ChitoRem® chitin complex is a solid matrix that contains protein, chitin, and calcium carbonate. The protein provides an immediately available carbon source, the chitin provides a slow release carbon source and trace nitrogen for improved microbial growth, and the calcium carbonate provides a buffering agent. This material is ideal as an excavation or as a high-pressure fracturing substrate. ChitoRem® is also being developed as a bioreactor substrate for acid mine drainage (mine influenced water).
JRW provides information regarding our products as a service to our clients. JRW is not a consultant and does not provide professional services. Every site is unique and care must be exercised by the practitioner to fully understand their own circumstances
Enhanced reductive dechlorination is based on attaining and maintaining control of an aquifer for a period of time sufficient to degrade all constituents of concern and their daughter products. Attaining and maintaining control of an aquifer is highly dependent on the hydrogeology and geochemistry of the site along with the microbial populations present. Since the hydrogeology and geochemistry is different for every site, a blanket cost can not be given for any specific site. In general, enhanced reductive dechlorination will cost less than $10 per cubic yard of media treated on most non-DNAPL sites. This compares with about $60 per cubic yard for excavation (without disposal) and about $90 per cubic yard for chemical oxidation.

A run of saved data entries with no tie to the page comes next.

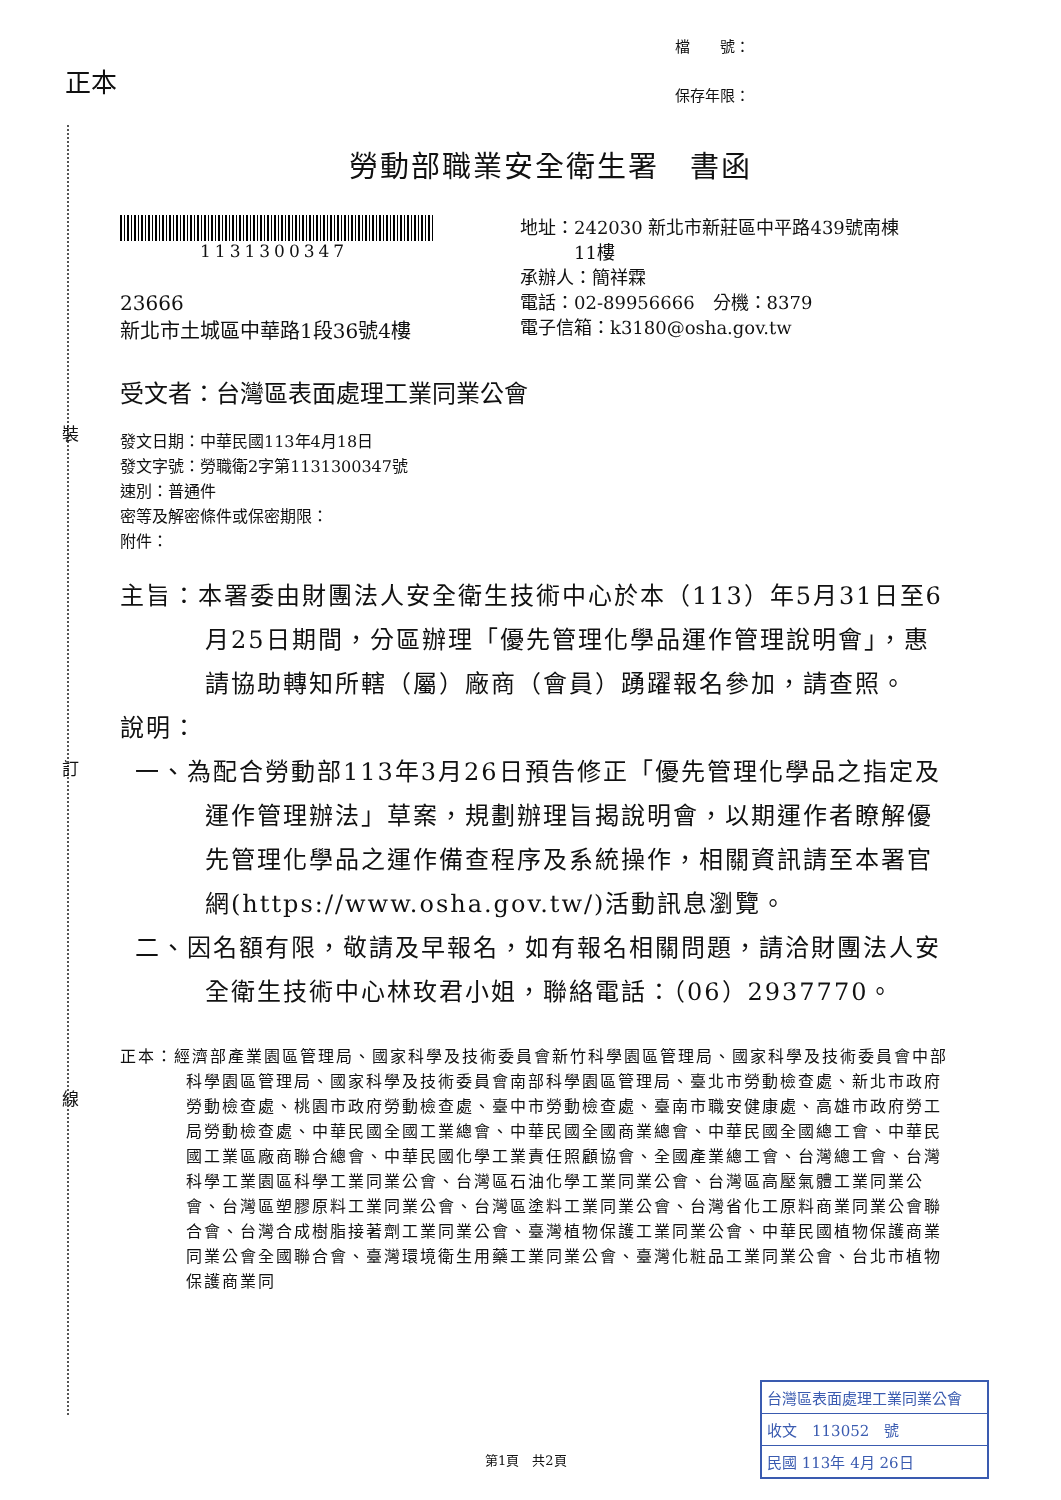裝
訂
線
正本
檔　　號：
保存年限：
勞動部職業安全衛生署　書函
1131300347
23666
新北市土城區中華路1段36號4樓
地址：242030 新北市新莊區中平路439號南棟
　　　11樓
承辦人：簡祥霖
電話：02-89956666　分機：8379
電子信箱：k3180@osha.gov.tw
受文者：台灣區表面處理工業同業公會
發文日期：中華民國113年4月18日
發文字號：勞職衛2字第1131300347號
速別：普通件
密等及解密條件或保密期限：
附件：
主旨：本署委由財團法人安全衛生技術中心於本（113）年5月31日至6月25日期間，分區辦理「優先管理化學品運作管理說明會」，惠請協助轉知所轄（屬）廠商（會員）踴躍報名參加，請查照。
說明：
一、為配合勞動部113年3月26日預告修正「優先管理化學品之指定及運作管理辦法」草案，規劃辦理旨揭說明會，以期運作者瞭解優先管理化學品之運作備查程序及系統操作，相關資訊請至本署官網(https://www.osha.gov.tw/)活動訊息瀏覽。
二、因名額有限，敬請及早報名，如有報名相關問題，請洽財團法人安全衛生技術中心林玫君小姐，聯絡電話：（06）2937770。
正本：經濟部產業園區管理局、國家科學及技術委員會新竹科學園區管理局、國家科學及技術委員會中部科學園區管理局、國家科學及技術委員會南部科學園區管理局、臺北市勞動檢查處、新北市政府勞動檢查處、桃園市政府勞動檢查處、臺中市勞動檢查處、臺南市職安健康處、高雄市政府勞工局勞動檢查處、中華民國全國工業總會、中華民國全國商業總會、中華民國全國總工會、中華民國工業區廠商聯合總會、中華民國化學工業責任照顧協會、全國產業總工會、台灣總工會、台灣科學工業園區科學工業同業公會、台灣區石油化學工業同業公會、台灣區高壓氣體工業同業公會、台灣區塑膠原料工業同業公會、台灣區塗料工業同業公會、台灣省化工原料商業同業公會聯合會、台灣合成樹脂接著劑工業同業公會、臺灣植物保護工業同業公會、中華民國植物保護商業同業公會全國聯合會、臺灣環境衛生用藥工業同業公會、臺灣化粧品工業同業公會、台北市植物保護商業同
台灣區表面處理工業同業公會
收文　113052　號
民國 113年 4月 26日
第1頁　共2頁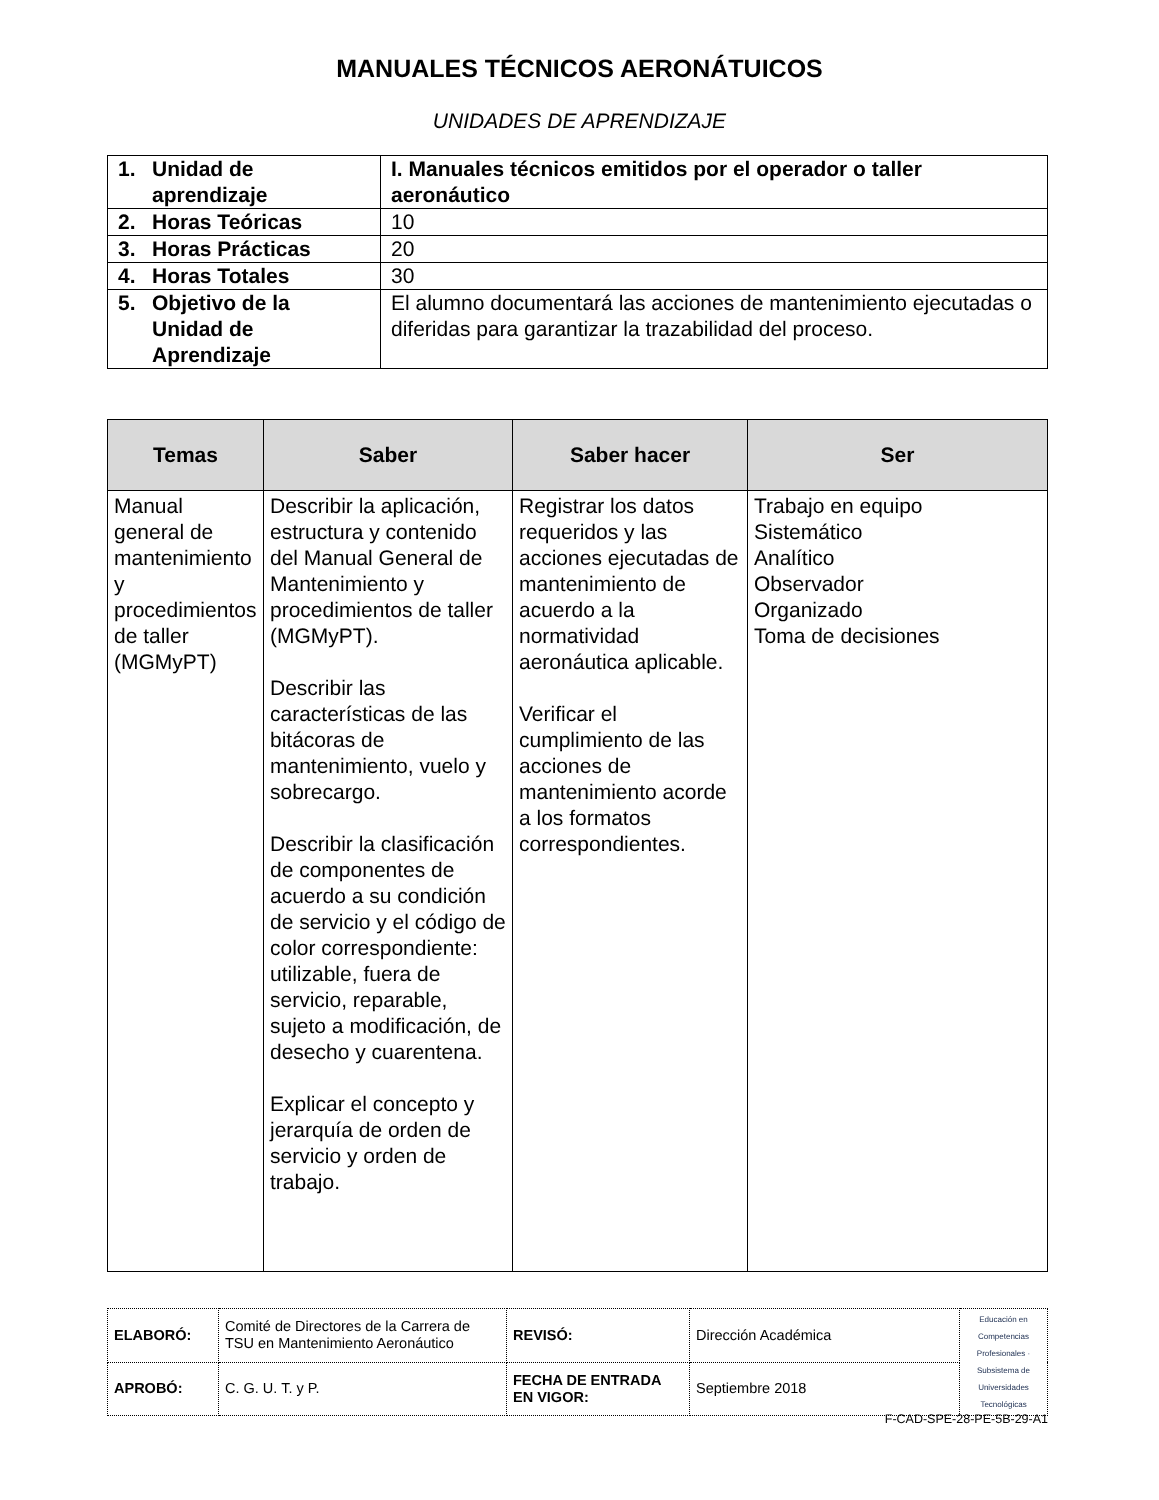MANUALES TÉCNICOS AERONÁTUICOS
UNIDADES DE APRENDIZAJE
| 1. Unidad de aprendizaje | I. Manuales técnicos emitidos por el operador o taller aeronáutico |
| 2. Horas Teóricas | 10 |
| 3. Horas Prácticas | 20 |
| 4. Horas Totales | 30 |
| 5. Objetivo de la Unidad de Aprendizaje | El alumno documentará las acciones de mantenimiento ejecutadas o diferidas para garantizar la trazabilidad del proceso. |
| Temas | Saber | Saber hacer | Ser |
| --- | --- | --- | --- |
| Manual general de mantenimiento y procedimientos de taller (MGMyPT) | Describir la aplicación, estructura y contenido del Manual General de Mantenimiento y procedimientos de taller (MGMyPT). Describir las características de las bitácoras de mantenimiento, vuelo y sobrecargo. Describir la clasificación de componentes de acuerdo a su condición de servicio y el código de color correspondiente: utilizable, fuera de servicio, reparable, sujeto a modificación, de desecho y cuarentena. Explicar el concepto y jerarquía de orden de servicio y orden de trabajo. | Registrar los datos requeridos y las acciones ejecutadas de mantenimiento de acuerdo a la normatividad aeronáutica aplicable. Verificar el cumplimiento de las acciones de mantenimiento acorde a los formatos correspondientes. | Trabajo en equipo Sistemático Analítico Observador Organizado Toma de decisiones |
| ELABORÓ: | Comité de Directores de la Carrera de TSU en Mantenimiento Aeronáutico | REVISÓ: | Dirección Académica | Educación en Competencias Profesionales · Subsistema de Universidades Tecnológicas |
| APROBÓ: | C. G. U. T. y P. | FECHA DE ENTRADA EN VIGOR: | Septiembre 2018 | |
F-CAD-SPE-28-PE-5B-29-A1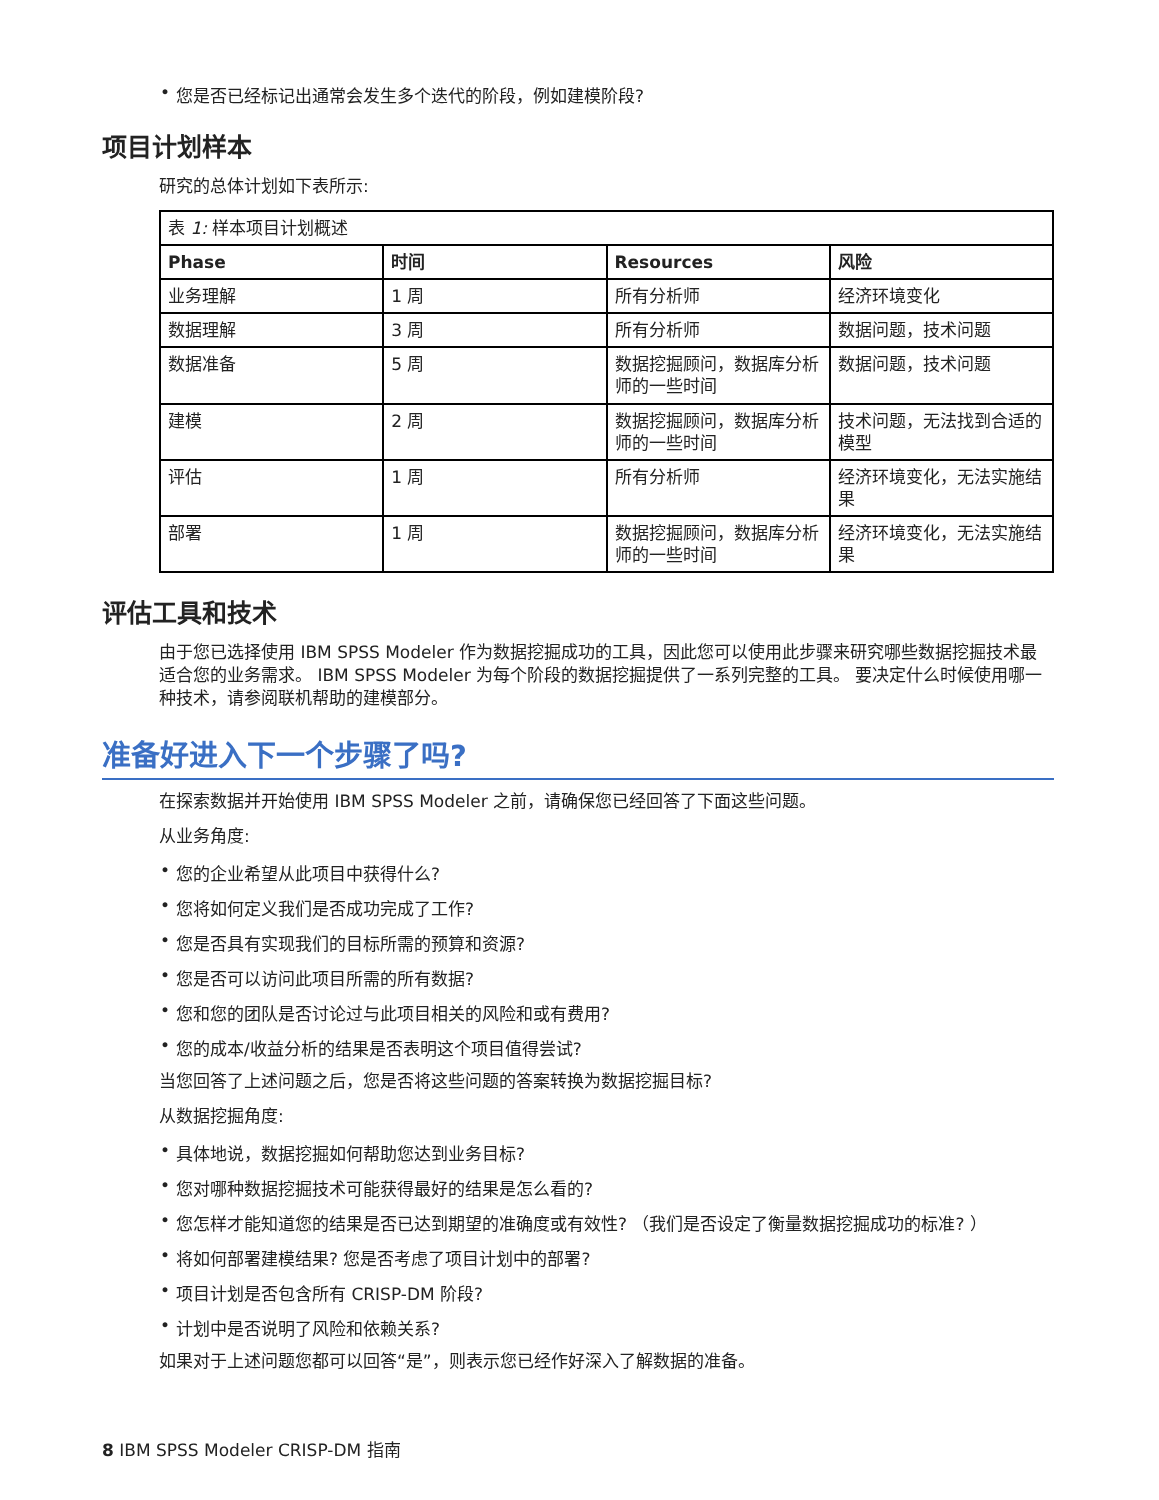• 您是否已经标记出通常会发生多个迭代的阶段，例如建模阶段?
项目计划样本
研究的总体计划如下表所示:
| 表 1: 样本项目计划概述 | | | |
| Phase | 时间 | Resources | 风险 |
| 业务理解 | 1 周 | 所有分析师 | 经济环境变化 |
| 数据理解 | 3 周 | 所有分析师 | 数据问题，技术问题 |
| 数据准备 | 5 周 | 数据挖掘顾问，数据库分析师的一些时间 | 数据问题，技术问题 |
| 建模 | 2 周 | 数据挖掘顾问，数据库分析师的一些时间 | 技术问题，无法找到合适的模型 |
| 评估 | 1 周 | 所有分析师 | 经济环境变化，无法实施结果 |
| 部署 | 1 周 | 数据挖掘顾问，数据库分析师的一些时间 | 经济环境变化，无法实施结果 |
评估工具和技术
由于您已选择使用 IBM SPSS Modeler 作为数据挖掘成功的工具，因此您可以使用此步骤来研究哪些数据挖掘技术最适合您的业务需求。 IBM SPSS Modeler 为每个阶段的数据挖掘提供了一系列完整的工具。 要决定什么时候使用哪一种技术，请参阅联机帮助的建模部分。
准备好进入下一个步骤了吗?
在探索数据并开始使用 IBM SPSS Modeler 之前，请确保您已经回答了下面这些问题。
从业务角度:
• 您的企业希望从此项目中获得什么?
• 您将如何定义我们是否成功完成了工作?
• 您是否具有实现我们的目标所需的预算和资源?
• 您是否可以访问此项目所需的所有数据?
• 您和您的团队是否讨论过与此项目相关的风险和或有费用?
• 您的成本/收益分析的结果是否表明这个项目值得尝试?
当您回答了上述问题之后，您是否将这些问题的答案转换为数据挖掘目标?
从数据挖掘角度:
• 具体地说，数据挖掘如何帮助您达到业务目标?
• 您对哪种数据挖掘技术可能获得最好的结果是怎么看的?
• 您怎样才能知道您的结果是否已达到期望的准确度或有效性? （我们是否设定了衡量数据挖掘成功的标准? ）
• 将如何部署建模结果? 您是否考虑了项目计划中的部署?
• 项目计划是否包含所有 CRISP-DM 阶段?
• 计划中是否说明了风险和依赖关系?
如果对于上述问题您都可以回答“是”，则表示您已经作好深入了解数据的准备。
8 IBM SPSS Modeler CRISP-DM 指南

Because freight is costed from a warehouse to a delivery point, freight costs are quoted separately. Unless otherwise stated, due to the volatility of the fuels market, freight costs are generally valid for 30 days. Consideration should be given to the receiving facility’s capacity to off load a truck. In situations where the product is delivered to a facility without the capacity to off-load a delivery vehicle, arrangements can be made (for an additional charge) for delivery on a vehicle with a lift gate and pallet jack.
Reinjection schedules should be based on the geochemistry of an aquifer and not on a calendar schedule. In many cases, multiple injections can be spaced further apart over time.
Since the main goal of adding a substrate to an aquifer is to attain and maintain anaerobic conditions for an extended period of time, because of the limited flows clay sites should be ideal for enhanced reductive dechlorination. In practice, clay sites with adequately spaced injection points usually show very rapid response to substrate addition.
Injection spacing should be sufficient to promote robust reductive dechlorination throughout the treatment zone for a time sufficient to attain complete reductive dechlorination. Injection spacing is dependent upon the dissolution rate of the substrate, the dosage, aquifer velocity, and competing electron acceptor and contaminant flux.